Reading passage
- - - -

If you weren't already aware you are using the Tomcat pooling Datasource by default. Here is some great information from the documentation that explains how this is selected.  Production database connections can also be auto-configured using a pooling  DataSource . Here’s the algorithm for choosing a specific implementation:

  • We prefer the Tomcat pooling  DataSource  for its performance and concurrency, so if that is available we always choose it.
  • Otherwise, if HikariCP is available we will use it.
  • If neither the Tomcat pooling datasource nor HikariCP are available and if Commons DBCP is available we will use it, but we don’t recommend it in production and its support is deprecated.
  • Lastly, if Commons DBCP2 is available we will use it.

If you use the  spring-boot-starter-jdbc  or  spring-boot-starter-data-jpa  ‘starters’ you will automatically get a dependency to  tomcat-jdbc .

Using HikariCP in Spring Boot

To use HikariCP you can simply add the following dependency to a new or existing project.  

<dependency>
    <groupId>com.zaxxer</groupId>
    <artifactId>HikariCP</artifactId>
    <version>2.6.1</version>
    <scope>compile</scope>
</dependency>

You used to have to configure your own Datasource but thanks to the magic of AutoConfiguration you don't have to anymore. Next, we are going to open up application.properties and add the following configuration. 

spring.datasource.type=com.zaxxer.hikari.HikariDataSource

Now if you run the application you should see something like this in the console letting us know our change was accepted. 

2017-07-26 07:57:26.345  INFO 1015 --- \[           main\] com.zaxxer.hikari.HikariDataSource       : HikariPool-1 - Starting...
2017-07-26 07:57:26.505  INFO 1015 --- \[           main\] com.zaxxer.hikari.HikariDataSource       : HikariPool-1 - Start completed.

Spring Boot AutoConfiguration

We have talked about AutoConfiguration before but I think this is a good chance to look at another great example of it in use. Remember how I said earlier that in the old days you might have had to configure your own Datasource? So why don't we have to do this now?  If you do a quick search in IntelliJ (double tap shift key) and look for DataSourceConfiguration.class in (org.springframework.boot.autoconfigure.jdbc) you will find the following block of code.

@ConditionalOnClass({HikariDataSource.class})
@ConditionalOnProperty(
    name = {"spring.datasource.type"},
    havingValue = "com.zaxxer.hikari.HikariDataSource",
    matchIfMissing = true
)
static class Hikari extends DataSourceConfiguration {
    Hikari() {
    }

    @Bean
    @ConfigurationProperties(
        prefix = "spring.datasource.hikari"
    )

- - - -

Listed records
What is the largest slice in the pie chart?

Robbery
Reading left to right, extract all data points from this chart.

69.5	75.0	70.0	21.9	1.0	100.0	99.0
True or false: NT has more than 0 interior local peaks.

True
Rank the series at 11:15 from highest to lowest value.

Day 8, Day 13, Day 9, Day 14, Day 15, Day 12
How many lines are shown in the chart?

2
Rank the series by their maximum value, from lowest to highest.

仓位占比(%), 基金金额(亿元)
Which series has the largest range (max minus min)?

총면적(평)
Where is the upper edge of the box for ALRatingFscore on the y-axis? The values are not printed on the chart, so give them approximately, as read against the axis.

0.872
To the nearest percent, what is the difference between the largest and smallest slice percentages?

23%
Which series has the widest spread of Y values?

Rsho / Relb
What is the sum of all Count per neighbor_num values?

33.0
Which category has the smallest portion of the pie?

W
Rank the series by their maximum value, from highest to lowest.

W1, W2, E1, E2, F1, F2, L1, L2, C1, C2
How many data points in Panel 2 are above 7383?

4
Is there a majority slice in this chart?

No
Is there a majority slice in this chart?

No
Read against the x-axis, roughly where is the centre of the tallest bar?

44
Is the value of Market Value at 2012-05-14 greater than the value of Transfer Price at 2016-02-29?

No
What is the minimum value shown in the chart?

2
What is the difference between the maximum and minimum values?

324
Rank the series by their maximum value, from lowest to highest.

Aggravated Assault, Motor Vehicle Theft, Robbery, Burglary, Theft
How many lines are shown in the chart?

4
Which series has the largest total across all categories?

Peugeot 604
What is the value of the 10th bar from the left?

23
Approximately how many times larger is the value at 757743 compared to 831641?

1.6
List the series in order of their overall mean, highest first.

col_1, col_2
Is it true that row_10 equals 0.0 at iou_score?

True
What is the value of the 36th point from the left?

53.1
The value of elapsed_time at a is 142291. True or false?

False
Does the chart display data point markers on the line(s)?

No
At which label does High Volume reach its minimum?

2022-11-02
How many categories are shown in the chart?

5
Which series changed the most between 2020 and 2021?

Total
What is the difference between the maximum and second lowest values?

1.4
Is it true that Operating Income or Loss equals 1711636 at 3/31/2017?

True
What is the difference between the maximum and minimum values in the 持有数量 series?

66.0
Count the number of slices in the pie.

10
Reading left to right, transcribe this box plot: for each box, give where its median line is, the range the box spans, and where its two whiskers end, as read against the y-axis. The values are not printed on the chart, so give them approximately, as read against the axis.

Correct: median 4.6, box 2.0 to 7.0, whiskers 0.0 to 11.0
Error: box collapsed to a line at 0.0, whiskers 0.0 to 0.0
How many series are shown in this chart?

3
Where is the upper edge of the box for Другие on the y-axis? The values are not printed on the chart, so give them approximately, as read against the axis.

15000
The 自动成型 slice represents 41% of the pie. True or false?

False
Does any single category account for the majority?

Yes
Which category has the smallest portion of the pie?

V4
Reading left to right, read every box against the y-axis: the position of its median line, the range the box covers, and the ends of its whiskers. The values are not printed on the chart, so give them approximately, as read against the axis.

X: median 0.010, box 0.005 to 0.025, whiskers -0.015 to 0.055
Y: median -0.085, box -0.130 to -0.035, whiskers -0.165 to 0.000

- - - -

Tasks
1) Answer these questions from the HikariCP article.
(a) Which HikariCP version is given in the dependency?
(b) What is the value assigned to spring.datasource.type in application.properties?
(c) Which two starters automatically bring in a dependency to tomcat-jdbc?
2) For each statement, say whether it agrees with the HikariCP article, and quote the words that decide it.
(a) Commons DBCP is recommended for production use.
(b) The Tomcat pooling Datasource is used by default.
(c) In IntelliJ, the search is opened by double-tapping the control key.
3) Reproduce the part of the HikariCP article from "Now if you run" to "block of code.".
The listing is not needed for any of this work.

Answers to the tasks
1)
(a) 2.6.1
(b) com.zaxxer.hikari.HikariDataSource
(c) spring-boot-starter-jdbc and spring-boot-starter-data-jpa

2)
(a) No: "but we don’t recommend it in production and its support is deprecated."
(b) Yes: "you are using the Tomcat pooling Datasource by default."
(c) No: "double tap shift key"

3)
Now if you run the application you should see something like this in the console letting us know our change was accepted. 

2017-07-26 07:57:26.345  INFO 1015 --- \[           main\] com.zaxxer.hikari.HikariDataSource       : HikariPool-1 - Starting...
2017-07-26 07:57:26.505  INFO 1015 --- \[           main\] com.zaxxer.hikari.HikariDataSource       : HikariPool-1 - Start completed.

Spring Boot AutoConfiguration

We have talked about AutoConfiguration before but I think this is a good chance to look at another great example of it in use. Remember how I said earlier that in the old days you might have had to configure your own Datasource? So why don't we have to do this now?  If you do a quick search in IntelliJ (double tap shift key) and look for DataSourceConfiguration.class in (org.springframework.boot.autoconfigure.jdbc) you will find the following block of code.